The coefficients for K+ and Na+ under the linear mixture are estimates of the response at each vertex, not estimates of the effects of these two ions. The K+ x Na+ term is not an interaction term, though it looks like one, but a quadratic blending term unique to mixture models. This term is used to determine if the mixture components exhibit nonlinear blending and if that blending is synergistic or antagonistic.
| Source | Sum of Squares | df | Mean Squares | F Value | p-value Prob > F | Coefficient Estimate |
|---|---|---|---|---|---|---|
| Model | 1.70E+06 | 2 | 8.51E+05 | 45 | <0.0001 | |
| Linear mixture | 1.01E+06 | 1 | 1.01E+06 | 54 | <0.0001 | |
| K+ | 1011 | |||||
| Na+ | 251 | |||||
| K+ x Na+ | 6.92E+05 | 1 | 6.92E+05 | 37 | 0.0001 | 2112 |
| Residual | 1.87E+05 | 10 | 1.87E+04 | |||
| Lack of Fit | 6.53E+04 | 2 | 3.26E+04 | 2.14 | 0.1804 | |
| Pure Error | 1.22E+05 | 8 | 1.53E+04 | |||
| Cor Total | 1.89E+06 | 12 |
Fig 2Response plot of the effect of the 2-component K+ and Na+ mixture on % increase in fresh weight of Valencia sweet orange nonembryogenic callus.

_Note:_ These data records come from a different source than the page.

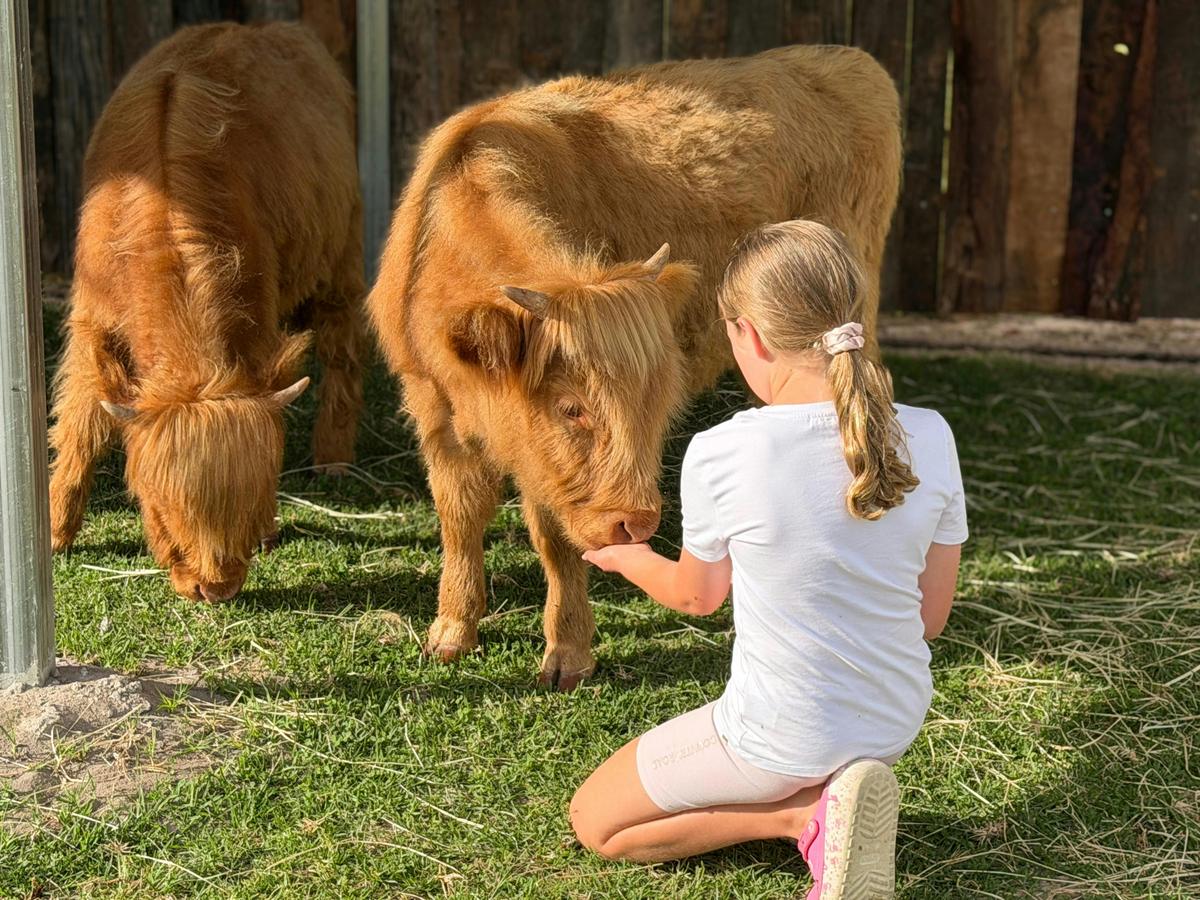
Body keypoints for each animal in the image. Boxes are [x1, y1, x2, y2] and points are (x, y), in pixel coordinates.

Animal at [48, 22, 364, 602]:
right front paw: (56, 531)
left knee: (342, 348)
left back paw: (332, 459)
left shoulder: (258, 328)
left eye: (253, 502)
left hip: (341, 255)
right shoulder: (91, 324)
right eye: (159, 509)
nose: (214, 588)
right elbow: (81, 424)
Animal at [367, 45, 902, 689]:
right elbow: (460, 518)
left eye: (656, 406)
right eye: (570, 407)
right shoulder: (434, 410)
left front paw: (567, 654)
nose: (636, 526)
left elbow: (555, 539)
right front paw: (451, 632)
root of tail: (845, 59)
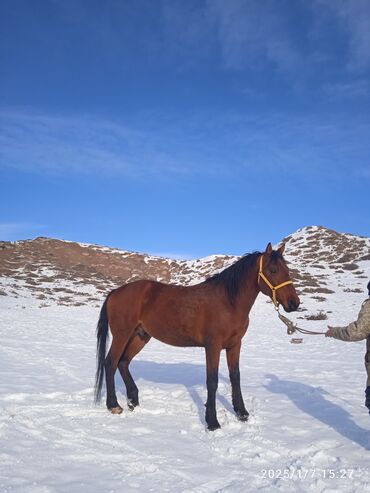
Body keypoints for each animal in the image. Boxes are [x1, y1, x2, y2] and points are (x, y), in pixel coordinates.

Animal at [94, 244, 300, 428]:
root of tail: (115, 292)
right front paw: (212, 422)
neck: (228, 302)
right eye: (273, 270)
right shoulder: (213, 347)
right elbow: (212, 381)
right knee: (110, 363)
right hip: (122, 335)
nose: (294, 303)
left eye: (287, 270)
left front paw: (241, 413)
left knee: (123, 362)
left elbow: (235, 377)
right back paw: (114, 405)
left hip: (140, 336)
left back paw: (133, 400)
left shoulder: (235, 345)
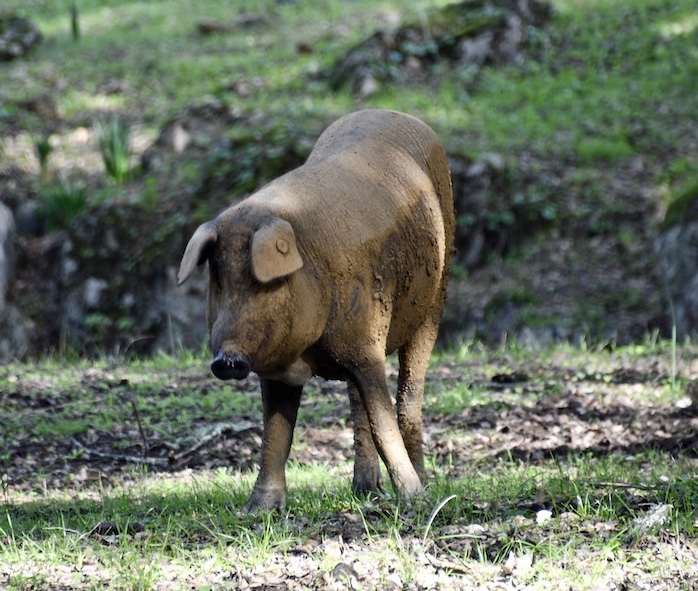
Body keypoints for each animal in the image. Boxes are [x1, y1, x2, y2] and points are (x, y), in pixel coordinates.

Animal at [177, 110, 454, 512]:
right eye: (218, 281)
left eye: (263, 282)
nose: (226, 360)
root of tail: (402, 115)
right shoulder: (277, 368)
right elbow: (276, 435)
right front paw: (255, 510)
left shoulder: (366, 346)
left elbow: (383, 421)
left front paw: (414, 501)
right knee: (357, 408)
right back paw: (365, 491)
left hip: (435, 301)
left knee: (408, 396)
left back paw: (423, 488)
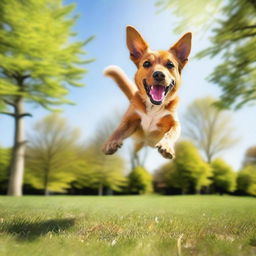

The significant linear component, depicted by the dotted line, is the estimated response at each vertex (251% and 1011%), and the significant quadratic component indicates nonlinear blending or that the response deviates (above) from what would be predicted by the linear component. However, the graphic reveals a sharp reduction in fresh weight at 0 mM K+ / 23.2 mM Na+ and essentially a flat relationship between 5.9 mM K+ / 17.3 mM Na+ to 23 mM K+ / 0.2 Na+. This indicates a threshold where Na+ cannot completely substitute for K+.